• _Text passage_

▼

Telecoms infrastructure takes huge toll on birds

October 1, 1999

Millions of migrating birds are dying every year in collisions with communications towers and buildings.

Experts discussed the possible extent of this annual mass killing - which has worsened in recent years with the erection of cellular telephone masts - at the first scientific session on the problem at the American Ornithologists Union meeting.

In one incident in 1998, 10,000 Lapland longspurs died in one foggy night. Deprived of visual navigation features, the birds apparently mistook lights on a 130m mast in Kansas for the moon and homed in, smashing into the tower and guy ropes.

Such massacres are not isolated. Some estimates suggest as many as 100 million birds are killed every year in such collisions. "The more towers, the more dead birds," said Bill Evans, consultant ornithologist at the Cornell Laboratory of Ornithology in the United States. "Many of these species face degraded habitats at both ends of their migration flights, and the thousands of towers are a new threat along the way." The possible erection of 300 million digital television towers in the US over the next decade threatens to make the situation far worse.

Some experts at the meeting, which included biologists, environmentalists and representatives of the telecommunications industry, suggested that more research was needed on the effect of mast-top lights on bird behaviour.

Michael Mesure, of the Fatal Light Awareness Programme in Canada, said lighting cuts in tall buildings were saving thousands of birds in Toronto, where strobes have replaced spotlights at six power stations.

It is also possible that radio signals may interfere with birds' ability to "read" the earth's magnetic field.

▲

• _Provided information_

▼

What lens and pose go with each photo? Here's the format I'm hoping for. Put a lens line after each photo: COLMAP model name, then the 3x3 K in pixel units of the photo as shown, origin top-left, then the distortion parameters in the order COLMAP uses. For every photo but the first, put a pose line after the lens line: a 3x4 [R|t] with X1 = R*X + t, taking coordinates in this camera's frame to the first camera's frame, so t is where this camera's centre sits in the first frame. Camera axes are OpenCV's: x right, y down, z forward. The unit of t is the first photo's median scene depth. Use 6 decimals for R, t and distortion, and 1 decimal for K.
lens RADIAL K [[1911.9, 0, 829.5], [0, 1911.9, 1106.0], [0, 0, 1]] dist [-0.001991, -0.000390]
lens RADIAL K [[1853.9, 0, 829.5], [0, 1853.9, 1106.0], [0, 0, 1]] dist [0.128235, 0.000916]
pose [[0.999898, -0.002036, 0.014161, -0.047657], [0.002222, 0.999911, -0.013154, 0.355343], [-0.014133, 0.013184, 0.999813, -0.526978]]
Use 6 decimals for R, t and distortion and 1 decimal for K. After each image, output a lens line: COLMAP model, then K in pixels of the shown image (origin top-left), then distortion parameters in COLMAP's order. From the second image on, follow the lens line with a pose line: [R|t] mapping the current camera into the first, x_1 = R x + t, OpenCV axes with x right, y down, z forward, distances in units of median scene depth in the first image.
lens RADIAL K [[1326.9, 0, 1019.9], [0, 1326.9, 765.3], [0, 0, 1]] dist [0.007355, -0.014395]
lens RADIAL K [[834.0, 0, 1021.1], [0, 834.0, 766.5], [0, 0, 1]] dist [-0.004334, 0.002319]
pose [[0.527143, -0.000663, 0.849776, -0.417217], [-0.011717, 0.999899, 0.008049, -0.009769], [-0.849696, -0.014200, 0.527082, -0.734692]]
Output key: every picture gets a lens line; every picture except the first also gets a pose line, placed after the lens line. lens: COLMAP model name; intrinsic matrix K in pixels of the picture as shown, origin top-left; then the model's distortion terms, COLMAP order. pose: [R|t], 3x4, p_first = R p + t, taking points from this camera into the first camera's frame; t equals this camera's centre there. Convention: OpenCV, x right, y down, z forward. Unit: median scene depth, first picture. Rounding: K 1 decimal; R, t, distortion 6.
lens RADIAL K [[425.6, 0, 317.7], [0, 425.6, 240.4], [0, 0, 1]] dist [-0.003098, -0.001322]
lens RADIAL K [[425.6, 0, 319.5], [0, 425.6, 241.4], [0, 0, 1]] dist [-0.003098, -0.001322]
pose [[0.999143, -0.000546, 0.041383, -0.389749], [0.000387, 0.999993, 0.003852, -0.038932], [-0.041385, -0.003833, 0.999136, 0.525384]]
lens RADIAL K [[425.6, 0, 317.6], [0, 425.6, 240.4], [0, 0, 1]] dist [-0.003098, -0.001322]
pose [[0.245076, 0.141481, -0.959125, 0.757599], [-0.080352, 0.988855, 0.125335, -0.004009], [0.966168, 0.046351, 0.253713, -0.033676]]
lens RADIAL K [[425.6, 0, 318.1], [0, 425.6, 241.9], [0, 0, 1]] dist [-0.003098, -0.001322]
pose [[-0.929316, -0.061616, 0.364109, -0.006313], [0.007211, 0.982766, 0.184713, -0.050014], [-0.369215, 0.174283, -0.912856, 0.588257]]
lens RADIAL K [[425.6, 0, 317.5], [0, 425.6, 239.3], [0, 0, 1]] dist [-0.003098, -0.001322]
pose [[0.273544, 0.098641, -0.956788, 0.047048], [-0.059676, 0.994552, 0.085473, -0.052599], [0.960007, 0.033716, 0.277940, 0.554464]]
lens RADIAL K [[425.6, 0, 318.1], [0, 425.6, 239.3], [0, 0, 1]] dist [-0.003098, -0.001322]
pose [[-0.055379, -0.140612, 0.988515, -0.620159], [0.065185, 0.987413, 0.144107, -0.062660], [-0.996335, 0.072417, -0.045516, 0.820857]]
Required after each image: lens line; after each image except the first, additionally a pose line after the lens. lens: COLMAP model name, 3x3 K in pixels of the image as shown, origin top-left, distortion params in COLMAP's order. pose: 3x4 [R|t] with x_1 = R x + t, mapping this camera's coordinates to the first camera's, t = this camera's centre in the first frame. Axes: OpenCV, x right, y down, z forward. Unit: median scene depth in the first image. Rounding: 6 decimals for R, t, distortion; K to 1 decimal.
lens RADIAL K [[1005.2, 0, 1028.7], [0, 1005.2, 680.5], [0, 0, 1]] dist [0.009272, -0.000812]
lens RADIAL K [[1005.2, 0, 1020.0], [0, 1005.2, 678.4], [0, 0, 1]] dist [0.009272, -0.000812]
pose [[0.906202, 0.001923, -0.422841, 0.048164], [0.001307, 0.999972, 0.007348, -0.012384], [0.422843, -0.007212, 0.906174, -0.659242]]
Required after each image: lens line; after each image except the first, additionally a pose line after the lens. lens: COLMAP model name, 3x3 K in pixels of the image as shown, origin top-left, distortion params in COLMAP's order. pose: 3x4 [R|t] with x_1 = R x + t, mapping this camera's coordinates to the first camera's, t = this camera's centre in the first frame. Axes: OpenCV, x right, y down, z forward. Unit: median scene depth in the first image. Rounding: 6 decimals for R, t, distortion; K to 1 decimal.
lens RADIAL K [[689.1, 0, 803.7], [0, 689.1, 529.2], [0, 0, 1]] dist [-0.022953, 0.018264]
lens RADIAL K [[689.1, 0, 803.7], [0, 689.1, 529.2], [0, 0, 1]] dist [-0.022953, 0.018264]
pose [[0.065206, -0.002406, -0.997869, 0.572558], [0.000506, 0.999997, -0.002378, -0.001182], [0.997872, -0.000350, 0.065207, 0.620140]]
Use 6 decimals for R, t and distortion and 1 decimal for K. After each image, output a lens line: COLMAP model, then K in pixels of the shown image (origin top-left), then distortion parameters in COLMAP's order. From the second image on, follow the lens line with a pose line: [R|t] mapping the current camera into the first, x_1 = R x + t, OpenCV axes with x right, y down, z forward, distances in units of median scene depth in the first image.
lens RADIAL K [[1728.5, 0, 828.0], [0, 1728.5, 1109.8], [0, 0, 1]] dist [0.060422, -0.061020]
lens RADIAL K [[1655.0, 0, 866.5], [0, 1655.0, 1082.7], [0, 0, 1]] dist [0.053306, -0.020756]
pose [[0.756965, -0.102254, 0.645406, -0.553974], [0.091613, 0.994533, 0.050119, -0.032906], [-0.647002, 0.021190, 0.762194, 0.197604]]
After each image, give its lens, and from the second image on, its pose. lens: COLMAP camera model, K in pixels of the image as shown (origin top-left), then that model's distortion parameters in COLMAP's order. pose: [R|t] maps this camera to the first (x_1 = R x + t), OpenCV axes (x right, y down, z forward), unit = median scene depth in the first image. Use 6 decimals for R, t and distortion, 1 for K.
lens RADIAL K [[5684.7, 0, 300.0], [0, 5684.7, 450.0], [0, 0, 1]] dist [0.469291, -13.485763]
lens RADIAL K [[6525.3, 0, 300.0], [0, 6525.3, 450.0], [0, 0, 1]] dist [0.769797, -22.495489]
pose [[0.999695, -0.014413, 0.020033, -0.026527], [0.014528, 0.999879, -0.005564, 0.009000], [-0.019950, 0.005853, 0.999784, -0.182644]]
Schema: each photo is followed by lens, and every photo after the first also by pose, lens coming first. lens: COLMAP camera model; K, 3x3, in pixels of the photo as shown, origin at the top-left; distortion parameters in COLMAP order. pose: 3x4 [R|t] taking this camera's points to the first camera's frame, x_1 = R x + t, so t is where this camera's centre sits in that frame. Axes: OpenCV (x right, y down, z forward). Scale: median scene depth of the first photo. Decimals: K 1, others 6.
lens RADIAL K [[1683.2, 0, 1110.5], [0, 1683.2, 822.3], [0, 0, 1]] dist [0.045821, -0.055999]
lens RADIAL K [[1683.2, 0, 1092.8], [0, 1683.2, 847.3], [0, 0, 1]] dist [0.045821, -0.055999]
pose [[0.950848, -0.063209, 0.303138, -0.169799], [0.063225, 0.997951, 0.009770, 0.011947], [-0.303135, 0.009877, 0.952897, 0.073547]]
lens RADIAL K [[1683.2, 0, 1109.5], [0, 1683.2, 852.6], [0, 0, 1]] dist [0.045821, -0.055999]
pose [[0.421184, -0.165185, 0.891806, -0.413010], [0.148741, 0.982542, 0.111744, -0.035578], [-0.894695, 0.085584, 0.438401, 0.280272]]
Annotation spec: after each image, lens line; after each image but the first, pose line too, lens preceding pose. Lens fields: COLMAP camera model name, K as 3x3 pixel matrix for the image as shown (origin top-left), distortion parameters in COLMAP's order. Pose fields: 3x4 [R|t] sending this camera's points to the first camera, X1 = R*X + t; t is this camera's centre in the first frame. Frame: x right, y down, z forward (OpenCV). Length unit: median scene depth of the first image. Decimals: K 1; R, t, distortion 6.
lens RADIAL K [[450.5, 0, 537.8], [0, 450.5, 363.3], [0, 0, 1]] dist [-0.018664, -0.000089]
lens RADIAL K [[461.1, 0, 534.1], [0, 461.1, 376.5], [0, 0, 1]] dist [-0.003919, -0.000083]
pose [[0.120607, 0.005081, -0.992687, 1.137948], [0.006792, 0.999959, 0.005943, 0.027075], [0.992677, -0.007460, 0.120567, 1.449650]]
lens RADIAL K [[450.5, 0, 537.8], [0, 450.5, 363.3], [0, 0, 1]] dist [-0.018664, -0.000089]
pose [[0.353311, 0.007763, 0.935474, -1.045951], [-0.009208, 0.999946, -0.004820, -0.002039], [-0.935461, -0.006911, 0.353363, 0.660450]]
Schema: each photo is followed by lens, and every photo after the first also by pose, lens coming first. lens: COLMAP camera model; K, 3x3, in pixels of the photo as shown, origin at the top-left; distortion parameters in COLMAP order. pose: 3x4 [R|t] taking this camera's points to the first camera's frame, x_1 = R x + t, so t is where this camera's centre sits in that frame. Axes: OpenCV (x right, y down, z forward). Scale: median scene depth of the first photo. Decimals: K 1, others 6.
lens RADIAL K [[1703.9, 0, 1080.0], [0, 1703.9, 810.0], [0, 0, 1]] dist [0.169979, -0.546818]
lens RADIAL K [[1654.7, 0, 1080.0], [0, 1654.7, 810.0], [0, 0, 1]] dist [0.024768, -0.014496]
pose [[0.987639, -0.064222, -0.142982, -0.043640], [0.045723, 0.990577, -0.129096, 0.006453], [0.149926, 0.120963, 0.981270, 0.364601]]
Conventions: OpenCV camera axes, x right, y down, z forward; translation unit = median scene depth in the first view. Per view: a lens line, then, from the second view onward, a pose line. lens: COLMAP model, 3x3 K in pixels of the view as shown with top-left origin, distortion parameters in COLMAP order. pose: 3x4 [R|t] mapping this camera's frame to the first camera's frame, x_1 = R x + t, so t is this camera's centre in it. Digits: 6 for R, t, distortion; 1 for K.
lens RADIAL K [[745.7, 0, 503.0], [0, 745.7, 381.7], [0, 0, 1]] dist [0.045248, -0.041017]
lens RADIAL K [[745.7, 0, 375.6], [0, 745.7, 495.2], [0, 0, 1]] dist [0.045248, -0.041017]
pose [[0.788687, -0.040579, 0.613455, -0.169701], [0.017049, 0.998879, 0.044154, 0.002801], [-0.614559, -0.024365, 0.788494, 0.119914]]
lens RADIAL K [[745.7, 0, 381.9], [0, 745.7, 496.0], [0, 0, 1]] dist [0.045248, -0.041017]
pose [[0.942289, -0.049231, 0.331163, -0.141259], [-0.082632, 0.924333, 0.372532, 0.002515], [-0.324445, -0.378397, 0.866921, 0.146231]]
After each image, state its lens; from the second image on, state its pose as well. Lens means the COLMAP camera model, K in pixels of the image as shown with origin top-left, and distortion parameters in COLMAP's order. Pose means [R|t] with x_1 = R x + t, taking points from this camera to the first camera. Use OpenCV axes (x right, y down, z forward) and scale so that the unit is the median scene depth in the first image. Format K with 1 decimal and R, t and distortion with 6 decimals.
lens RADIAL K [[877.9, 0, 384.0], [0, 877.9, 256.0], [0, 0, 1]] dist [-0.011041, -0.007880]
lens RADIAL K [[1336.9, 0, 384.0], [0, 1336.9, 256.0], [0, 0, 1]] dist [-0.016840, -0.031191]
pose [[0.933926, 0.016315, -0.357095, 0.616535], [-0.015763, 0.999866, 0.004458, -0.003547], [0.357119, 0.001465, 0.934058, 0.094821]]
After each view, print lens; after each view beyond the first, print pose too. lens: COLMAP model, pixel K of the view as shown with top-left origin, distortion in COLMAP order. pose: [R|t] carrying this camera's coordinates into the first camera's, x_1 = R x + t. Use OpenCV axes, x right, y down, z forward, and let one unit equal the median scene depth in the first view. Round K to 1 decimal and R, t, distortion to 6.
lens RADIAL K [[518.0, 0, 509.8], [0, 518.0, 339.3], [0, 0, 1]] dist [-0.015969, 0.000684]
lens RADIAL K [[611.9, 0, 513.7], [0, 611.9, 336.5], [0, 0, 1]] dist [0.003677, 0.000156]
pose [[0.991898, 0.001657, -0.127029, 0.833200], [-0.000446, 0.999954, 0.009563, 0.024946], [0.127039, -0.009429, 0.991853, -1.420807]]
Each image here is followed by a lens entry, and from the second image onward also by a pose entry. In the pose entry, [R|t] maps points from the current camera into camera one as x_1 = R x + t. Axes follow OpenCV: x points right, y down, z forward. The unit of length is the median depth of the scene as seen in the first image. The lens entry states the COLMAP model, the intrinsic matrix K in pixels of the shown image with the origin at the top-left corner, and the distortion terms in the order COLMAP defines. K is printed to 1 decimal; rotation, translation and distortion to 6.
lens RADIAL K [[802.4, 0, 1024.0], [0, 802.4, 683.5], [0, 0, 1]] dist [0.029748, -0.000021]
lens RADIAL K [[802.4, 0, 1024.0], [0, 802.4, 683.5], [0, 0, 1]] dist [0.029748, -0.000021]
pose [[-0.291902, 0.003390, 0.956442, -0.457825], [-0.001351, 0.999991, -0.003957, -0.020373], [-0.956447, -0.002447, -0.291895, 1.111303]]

▲

• _Aim of the exercise_
According to the article on birds and communications towers, how many Lapland longspurs died in one foggy night in 1998?

• _The answer_
10,000